In 2008 and 2012, John McCain and Mitt Romney abandoned comprehensive immigration reform and instead turned to an enforcement message. Secure the borders and deport the undocumented. But both were insistent that they supported legal immigration.
2012’s two Republican frontrunners – Donald Trump and Ted Cruz – have a broader anti-immigration message that goes well beyond enforcement. Trump, of course, has been getting the headlines for his message of mass deportations and building a border wall (that he’ll force Mexico to pay for). He also opposes birthright citizenship. And despite Trump’s coming from the business world, he’s taking restrictive positions on legal immigration as well, calling for tighter rules on non-immigrant visas and a complete pause on issuing green cards until the US unemployment rate drops sufficiently.

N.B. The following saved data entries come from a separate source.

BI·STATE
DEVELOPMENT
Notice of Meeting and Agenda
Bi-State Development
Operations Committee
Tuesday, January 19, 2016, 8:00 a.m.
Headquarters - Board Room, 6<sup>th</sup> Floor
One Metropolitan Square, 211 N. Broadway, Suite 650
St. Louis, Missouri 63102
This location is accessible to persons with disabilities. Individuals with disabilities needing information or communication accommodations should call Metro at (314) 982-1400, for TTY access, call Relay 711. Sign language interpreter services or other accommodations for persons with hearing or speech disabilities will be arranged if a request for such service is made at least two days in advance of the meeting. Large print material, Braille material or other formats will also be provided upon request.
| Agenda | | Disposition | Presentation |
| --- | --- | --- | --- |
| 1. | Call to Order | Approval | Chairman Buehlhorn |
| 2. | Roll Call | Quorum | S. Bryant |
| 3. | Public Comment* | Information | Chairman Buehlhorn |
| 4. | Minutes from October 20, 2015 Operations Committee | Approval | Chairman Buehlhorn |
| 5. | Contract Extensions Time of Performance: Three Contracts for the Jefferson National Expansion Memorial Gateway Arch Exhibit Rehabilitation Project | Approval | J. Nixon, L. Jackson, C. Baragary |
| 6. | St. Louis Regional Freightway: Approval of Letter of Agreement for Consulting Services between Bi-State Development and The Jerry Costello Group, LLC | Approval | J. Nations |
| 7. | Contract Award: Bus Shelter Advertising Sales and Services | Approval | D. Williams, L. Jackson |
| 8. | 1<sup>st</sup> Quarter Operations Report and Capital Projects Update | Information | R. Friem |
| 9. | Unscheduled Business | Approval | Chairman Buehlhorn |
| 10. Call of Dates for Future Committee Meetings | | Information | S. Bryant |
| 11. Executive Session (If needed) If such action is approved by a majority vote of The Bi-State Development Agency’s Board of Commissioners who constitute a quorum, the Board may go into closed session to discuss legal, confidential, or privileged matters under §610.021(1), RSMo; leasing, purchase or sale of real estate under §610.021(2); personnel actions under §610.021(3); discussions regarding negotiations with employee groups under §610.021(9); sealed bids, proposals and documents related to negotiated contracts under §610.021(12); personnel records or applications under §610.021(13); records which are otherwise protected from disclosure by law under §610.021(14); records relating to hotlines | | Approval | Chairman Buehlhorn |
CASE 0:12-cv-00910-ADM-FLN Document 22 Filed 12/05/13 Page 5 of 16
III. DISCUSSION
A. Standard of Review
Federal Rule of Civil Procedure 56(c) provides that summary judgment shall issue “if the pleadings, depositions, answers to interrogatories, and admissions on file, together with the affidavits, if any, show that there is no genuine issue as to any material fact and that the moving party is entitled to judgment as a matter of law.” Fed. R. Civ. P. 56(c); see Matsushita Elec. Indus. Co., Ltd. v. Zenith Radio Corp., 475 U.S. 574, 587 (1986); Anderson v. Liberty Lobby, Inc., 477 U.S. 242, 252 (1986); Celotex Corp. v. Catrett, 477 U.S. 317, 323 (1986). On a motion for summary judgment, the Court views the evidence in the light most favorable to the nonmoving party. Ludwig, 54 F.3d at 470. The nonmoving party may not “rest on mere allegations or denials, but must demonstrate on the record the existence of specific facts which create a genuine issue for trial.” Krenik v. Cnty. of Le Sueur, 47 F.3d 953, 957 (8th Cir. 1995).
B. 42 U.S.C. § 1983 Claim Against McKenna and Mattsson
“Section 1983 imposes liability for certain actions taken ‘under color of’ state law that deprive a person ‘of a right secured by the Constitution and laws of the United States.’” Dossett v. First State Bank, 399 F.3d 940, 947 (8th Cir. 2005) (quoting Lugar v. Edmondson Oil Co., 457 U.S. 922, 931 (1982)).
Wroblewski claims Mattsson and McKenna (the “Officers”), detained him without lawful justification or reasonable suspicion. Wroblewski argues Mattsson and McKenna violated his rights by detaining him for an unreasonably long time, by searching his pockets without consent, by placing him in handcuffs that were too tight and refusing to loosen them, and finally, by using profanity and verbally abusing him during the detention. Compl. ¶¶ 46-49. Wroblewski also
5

Ted Cruz has been taking tough immigration positions for quite some time, but until recently has had taken strongly pro-legal immigration positions, particularly when it comes to high skilled workers. Cruz has now completely reversed himself and has just released a document calling for dramatic new restrictions in the H-1B program and the end of Optional Practical Training for F-1 students, something that will likely decimate university graduate departments. He would also kill the green card lottery without re-allocating those green cards to other categories.
The Republican Party has been in turmoil this election cycle. You just have to watch the news to know that. But the fact that the leading candidates have completely abandoned the long-stated position that immigration is good, just not illegal immigration, is a true break with the past.
Is this a winning strategy? Perhaps it is for getting the Republican nomination. But it’s in sharp contrast to the Democrats and broader public opinion. There doesn’t seem a way to make this work unless public opinion changes sharply.